MBTA officials spent much of Monday’s meeting explaining how they had employed new approaches to handle the biggest winter weather challenge since unrelenting snow and cold knocked out train service three years ago. Keolis did not make a presentation to the board Monday about its recent performance.
Asked to grade the T’s performance, Transportation Secretary Pollack gave it an “uncomplete” because the winter isn’t over, while also drawing a contrast between the recent reliability of the subway and the commuter rail – which traverses much longer distances to more remote corners of eastern and central Massachusetts.
“The next day people should be able to commute. We were able to do that on the Red and the Orange and the Blue and the Green lines. The commuter rail was not, so next time we have to do better on that,” Pollack said.
T workers responded swiftly to rails cracked by the cold, and Orange Line trains that had been sidelined by the elements were fixed in time for service Monday morning, Pollack said.
“This morning for the morning rush every single one of those Orange Line trains got fixed over the weekend. That’s what I grade based on,” Pollack told reporters.
In a Sunday night update, the MBTA advised customers to allow for an extra 15 to 20 minutes for their Monday morning commutes.

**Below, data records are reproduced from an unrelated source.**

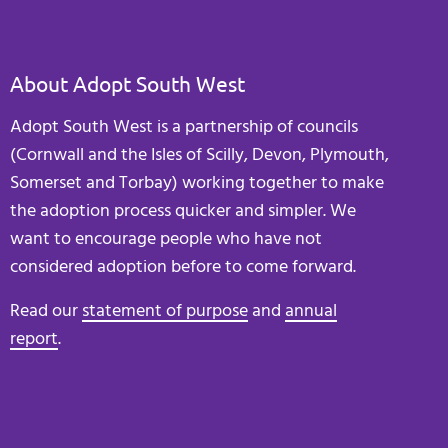
About Adopt South West
Adopt South West is a partnership of councils
(Cornwall and the Isles of Scilly, Devon, Plymouth,
Somerset and Torbay) working together to make
the adoption process quicker and simpler. We
want to encourage people who have not
considered adoption before to come forward.
Read our
statement of purpose
and
annual
report
.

“In extremely frigid conditions, hundreds of MBTA employees and contractors have been working non-stop to keep the system functioning,” the T said in the email.
Jay Gonzalez, a Democrat who is running for governor, criticized T service, telling the transit system’s control board that it appeared to be “in a state of chaos” on Monday morning.
With warmer weather expected later this week, roads and transit systems will need to handle snow melt, Pollack told reporters.
“We need to anticipate a foot of snow melting as the temperatures rise, and get ahead of that,” Pollack said.